Of course, if the Marines hadn’t invaded that woman’s neighborhood, she wouldn’t have been driven to take such desperate action – but Kyle either cannot or will not understand the motives of an Iraqi patriot.

"She was … blinded by evil," Kyle writes of the woman he murdered from a safe distance. "She just wanted Americans dead, no matter what. My shots saved several Americans, whose lives were clearly worth more than that woman’s twisted soul."

Were Kyle just a touch more literate, he might recognize the term untermenschen, a German expression that encapsulates his view of the Iraqis who took up arms to repel foreign invaders. From his perspective, they were incurably inferior to their "liberators" and possessed of an inexplicable hatred toward their natural betters.

For some reason many Iraqis resented the armed emissaries of the distant government that had installed Saddam in power, built up his arsenal and apparatus of domestic repression, and then conferred upon the inhabitants of that nation the unmatched blessing of several decades of wars, embargoes, airstrikes, disease, and the early, avoidable deaths of hundreds of thousands of children.

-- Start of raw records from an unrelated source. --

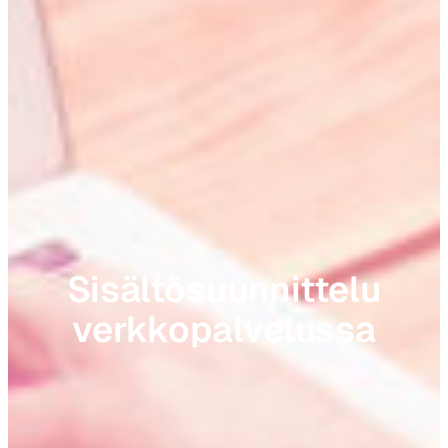
Sisältösuunnittelu
verkkopalvelussa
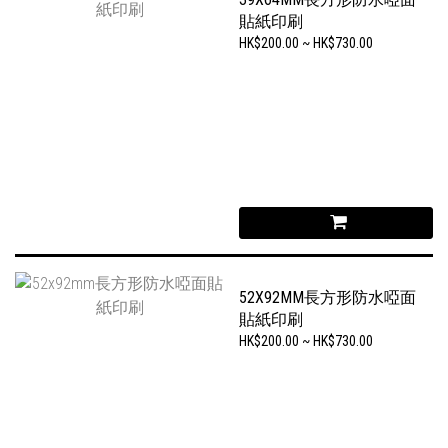
貼紙印刷
HK$200.00 ~ HK$730.00
52X92MM長方形防水啞面
貼紙印刷
HK$200.00 ~ HK$730.00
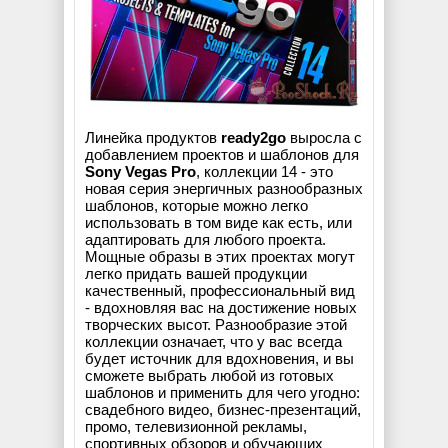
Линейка продуктов
ready2go
выросла с
добавлением проектов и шаблонов для
Sony Vegas Pro
, коллекции 14 - это
новая серия энергичных разнообразных
шаблонов, которые можно легко
использовать в том виде как есть, или
адаптировать для любого проекта.
Мощные образы в этих проектах могут
легко придать вашей продукции
качественный, профессиональный вид
- вдохновляя вас на достижение новых
творческих высот. Разнообразие этой
коллекции означает, что у вас всегда
будет источник для вдохновения, и вы
сможете выбрать любой из готовых
шаблонов и применить для чего угодно:
свадебного видео, бизнес-презентаций,
промо, телевизионной рекламы,
спортивных обзоров и обучающих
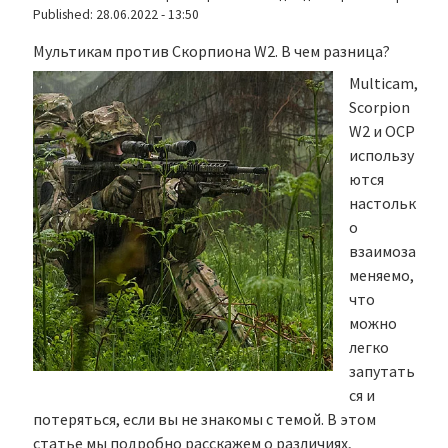
Published:
28.06.2022 - 13:50
Мультикам против Скорпиона W2. В чем разница?
Multicam,
Scorpion
W2 и OCP
использу
ются
настольк
о
взаимоза
меняемо,
что
можно
легко
запутать
ся и
потеряться, если вы не знакомы с темой. В этом
статье мы подробно расскажем о различиях,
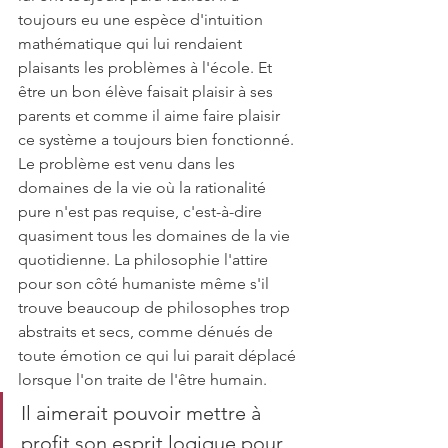
toujours eu une espèce d'intuition 
mathématique qui lui rendaient 
plaisants les problèmes à l'école. Et 
être un bon élève faisait plaisir à ses 
parents et comme il aime faire plaisir 
ce système a toujours bien fonctionné. 
Le problème est venu dans les 
domaines de la vie où la rationalité 
pure n'est pas requise, c'est-à-dire 
quasiment tous les domaines de la vie 
quotidienne. La philosophie l'attire 
pour son côté humaniste même s'il 
trouve beaucoup de philosophes trop 
abstraits et secs, comme dénués de 
toute émotion ce qui lui parait déplacé 
lorsque l'on traite de l'être humain.
Il aimerait pouvoir mettre à 
profit son esprit logique pour 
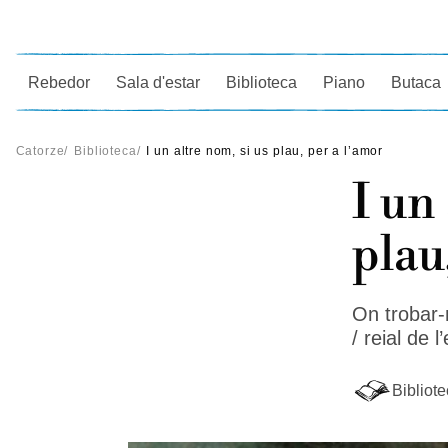
Ce
Rebedor
Sala d'estar
Biblioteca
Piano
Butaca
Catorze
/
Biblioteca
/
I un altre nom, si us plau, per a l’amor
I un
plau
On trobar-n
/ reial de 
Bibliot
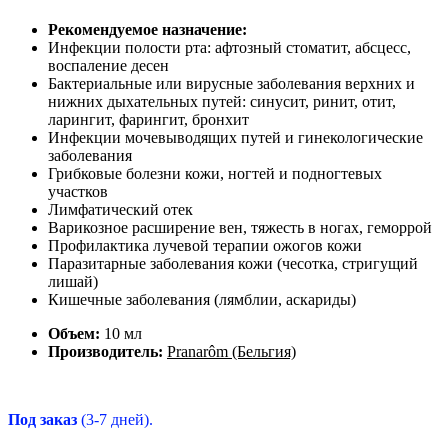
Рекомендуемое назначение:
Инфекции полости рта: афтозный стоматит, абсцесс,
воспаление десен
Бактериальные или вирусные заболевания верхних и
нижних дыхательных путей: синусит, ринит, отит,
ларингит, фарингит, бронхит
Инфекции мочевыводящих путей и гинекологические
заболевания
Грибковые болезни кожи, ногтей и подногтевых
участков
Лимфатический отек
Варикозное расширение вен, тяжесть в ногах, геморрой
Профилактика лучевой терапии ожогов кожи
Паразитарные заболевания кожи (чесотка, стригущий
лишай)
Кишечные заболевания (лямблии, аскариды)
Объем:
10 мл
Производитель:
Pranarôm (Бельгия)
Под заказ
(
3-7 дней).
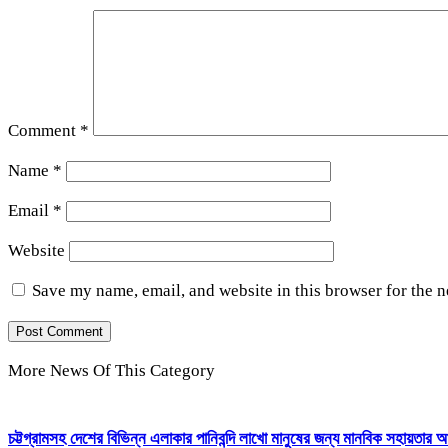
Comment
*
Name
*
Email
*
Website
Save my name, email, and website in this browser for the 
More News Of This Category
চট্টগ্রামসহ দেশের বিভিন্ন এলাকার পানিবন্দি লাখো মানুষের জন্য মানবিক সহায়তার আ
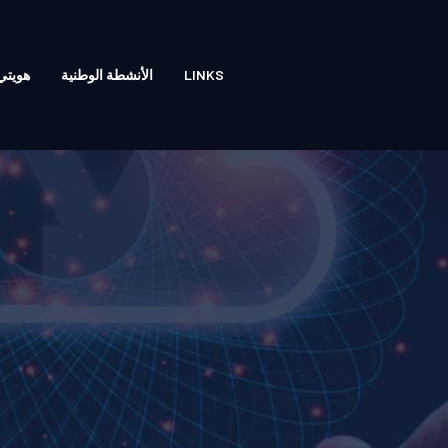
LINKS
الأنشطة الوطنية
هويتي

"The people we were fighting in Iraq, after Saddam’s army fled or was defeated, were fanatics," Kyle insists. "They hated us because we weren’t Muslim. They wanted to kill us, even though we’d just booted out their dictator, because we practiced a different religion than they did."

Actually, most of them probably wanted to kill Kyle and his comrades because they had invaded and occupied their country. They were prepared to use lethal force to protect their homes against armed intruders who had no right to be there."